É necessário termos espaço porque, quando o grande público nos vê sendo amadas, respeitadas e construindo histórias fora da marginalidade, fortalecemos esse imaginário. Isso nos motiva a continuar em movimento, buscando reafirmar nossa humanidade e dignidade na sociedade. Por isso, o mês da visibilidade trans e travesti é tão importante.
Meu processo de aceitação foi muito natural, até por ter a minha tia (Roberta Close) como grande referência de força, mas o que mais admiro é a coragem dela. Ela foi fundamental para eu me reconhecer, entender que nossas existências são políticas e que historicamente estamos construindo um trajeto que reivindica dignidade. Conviver com ela, de alguma forma me libertou de algumas angústias e inquietações porque também me fez ter contato com pessoas LGBTQIA+ desde cedo, nas reuniões de família, fora as interações com os grupos de estudos de gênero na faculdade. Então, conforme fui procurando e trocando, eu me identifiquei e me fortaleci mais.
Muita coisa mudou e vem mudando na minha vida, em todos os sentidos. Fisicamente, as maiores mudanças foram na minha pele, que ficou mais macia e a redistribuição nas coxas e quadris. Sobre relacionamentos amorosos, para nós trans, travestis, transexuais, isso ainda pode ser uma questão, pela grande objetificação, hipersexualização e a fetichização — muitos homens se interessam, mas se afastam quando percebem nossa condição; depois, escondidos, nos procuram novamente. Apesar disso, estou aberta para me relacionar, mas não exponho tanto a minha vida pessoal.
Os maiores problemas que tenho que enfrentar ainda são o preconceito, julgamentos, críticas e a transfobia. Coisas básicas, como frequentar a universidade e meu trabalho, foram desafiadores, pois ainda somos tratadas como se fôssemos descartáveis por muitos conservadores e retrógrados. E, com certeza, sou privilegiada por ser branca, alta e magra, o que me ajudou a chegar às passarelas e TV, além de ter o apoio da minha família, o que me deu muita força para guiar minha transição e sonhos.
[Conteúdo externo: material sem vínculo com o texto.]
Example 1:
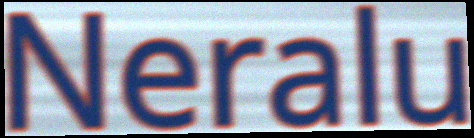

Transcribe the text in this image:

Neralu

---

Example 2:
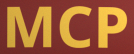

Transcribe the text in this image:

MCP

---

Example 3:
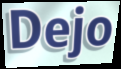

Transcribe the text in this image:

Dejo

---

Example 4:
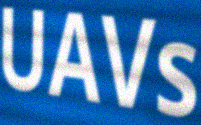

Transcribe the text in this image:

UAVs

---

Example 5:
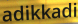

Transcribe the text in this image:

adikkadi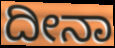
ದೀನಾ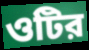
ওটির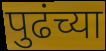
पुढंच्याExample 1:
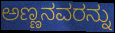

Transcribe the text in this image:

ಅಣ್ಣನವರನ್ನು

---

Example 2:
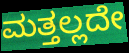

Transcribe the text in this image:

Eu acredito plenamente que qualquer tipo de representatividade seja positivo, inclusive, espero, cada vez mais, ver pessoas, marcas e empresas sendo abertas a abraçar sem medo a comunidade trans com compaixão e respeito, celebrando nossas vitórias e conquistas. Ainda enfrentamos muita ignorância; às vezes, o preconceito é velado — e é desafiador. Só o conhecimento vai nos libertar, e trazer a evolução.
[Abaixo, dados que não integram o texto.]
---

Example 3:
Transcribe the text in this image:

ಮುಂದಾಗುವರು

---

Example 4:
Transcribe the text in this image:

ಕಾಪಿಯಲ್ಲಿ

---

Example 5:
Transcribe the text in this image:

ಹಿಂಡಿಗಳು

Muitos contratantes querem ter trans em seus projetos, mas precisam se conscientizar da importância de, primeiramente, dar educação e referências para todos os envolvidos nos respeitarem, se retratarem e assimilarem o que é ter pessoas trans ocupando esses espaços de direito e a importância de nossa saúde mental. A maior parte das trans e travestis do Brasil ainda vive em situação de vulnerabilidade social, política, econômica e muito estigmatizada; então precisamos criar mais oportunidades.
Somos o país que mais mata pessoas trans e travestis do mundo e, infelizmente, vemos os conservadores na cena nacional e essa onda tradicionalista crescente. Porém, prefiro acreditar e tenho expectativa de que isso possa mudar. Vemos a Erika Hilton como vereadora mais votada no Brasil (por São Paulo). Estamos, cada vez mais, nos articulando e mandando um recado para as estruturas de poder.
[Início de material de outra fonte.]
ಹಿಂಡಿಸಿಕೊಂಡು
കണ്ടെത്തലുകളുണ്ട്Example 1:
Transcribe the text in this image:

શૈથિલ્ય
A carioca Gabrielle Gambine, 23 anos, é modelo e atriz. Fez sua estreia na telinha em “Verdades Secretas 2”, da Globoplay. Sobrinha de Roberta Close (Roberta Gambine Moreira, transexual e musa dos anos 1980), começou a carreira aos 18 anos, por incentivo de amigos. É representada pela Mix Models, de Pedro Bellver e Wellington Vieira.